Not just prostitutes, but women in general were not to stray at night. Besides compromising their own virtue, they might sully, through low intrigues, the reputations of honorable men. By force of custom if not statute, women of all ranks and ages, save for midwives, risked public disgrace if they did not keep to their homes. They might be mistaken for adulteresses or prostitutes, only to be accosted by strange men or arrested. In Thomas Dekker’s pamphlet
Lanthorne and Candle-Light
(1608), a constable demands of a woman, “Where have you bin so late? . . . Are you married? . . . What’s your husband? . . . Where lie you?” Years later, a band of law clerks in Grenoble justified their assault upon two maidservants by claiming that the girls “had no candles and prostitutes are the only women out of doors at night.”
14

Even males of good repute still faced constraints after dark. In Catalonia, for instance, no more than four men could walk together in a group. Unless licensed by permits, carrying weapons was frequently forbidden—arquebuses, pistols, or other firearms along with swords and knives, despite the prevalence of private arms within early modern households.

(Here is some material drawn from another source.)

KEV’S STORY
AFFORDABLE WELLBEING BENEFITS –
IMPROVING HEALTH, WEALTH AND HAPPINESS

Beginning in the late thirteenth century, English law prohibited pedestrians at night from wearing “sword or buckler, or other arms for doing mischief.” Italian towns forbade “secret weapons” such as daggers and pocket pistols, easily concealed under a cloak. If caught with a pistol in Rome, an offender might be sent to the galleys. Where nobles first claimed special privileges, laws repealed most of these by the late 1600s, in keeping with efforts by authorities throughout the nation states of Europe to wean subjects from their weaponry. In Paris, by virtue of an ordinance in 1702, not only were men of quality forbidden to carry firearms, but their servants were stripped of canes and staffs. The necessity to maintain order grew all the more urgent after nightfall, when opportunities multiplied for both personal and political violence. By day, armed travelers to Italian cities were instructed, “
Liga la spada
” (tie the hilt to the sheath), but at night swords were confiscated. “They who have license to cary swordes in the cittyes,” noted a visitor to Florence, “yet must not weare them when the evening beginns to be dark.” “The carrying of arms fosters violence,” a Spanish decree explained in 1525, and “many persons take advantage of the cover of darkness to commit all kinds of crimes and misdemeanors.”